* **PROBLEM REQUIREMENTS**: In the following material, identify every line holding the string "each" and return it.

* **DATA**:

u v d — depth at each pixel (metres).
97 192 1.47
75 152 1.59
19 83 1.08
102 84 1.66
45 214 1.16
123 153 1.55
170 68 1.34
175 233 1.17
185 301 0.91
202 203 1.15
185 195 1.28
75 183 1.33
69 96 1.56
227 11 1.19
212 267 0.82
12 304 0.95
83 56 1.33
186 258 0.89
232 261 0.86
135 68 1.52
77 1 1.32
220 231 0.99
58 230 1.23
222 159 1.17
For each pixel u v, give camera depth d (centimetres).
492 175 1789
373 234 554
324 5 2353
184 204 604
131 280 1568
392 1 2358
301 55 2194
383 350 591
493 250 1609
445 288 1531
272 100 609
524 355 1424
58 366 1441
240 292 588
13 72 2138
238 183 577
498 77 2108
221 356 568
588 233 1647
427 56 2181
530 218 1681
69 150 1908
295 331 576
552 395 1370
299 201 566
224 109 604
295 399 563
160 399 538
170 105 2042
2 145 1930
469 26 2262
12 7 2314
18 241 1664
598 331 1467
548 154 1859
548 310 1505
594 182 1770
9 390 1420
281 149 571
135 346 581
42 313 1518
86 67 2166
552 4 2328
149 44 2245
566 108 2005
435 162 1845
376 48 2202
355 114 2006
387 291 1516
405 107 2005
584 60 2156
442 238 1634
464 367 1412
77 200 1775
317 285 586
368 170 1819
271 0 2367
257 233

* **WRITTEN ANSWER**:
u v d — depth at each pixel (metres).
For each pixel u v, give camera depth d (centimetres).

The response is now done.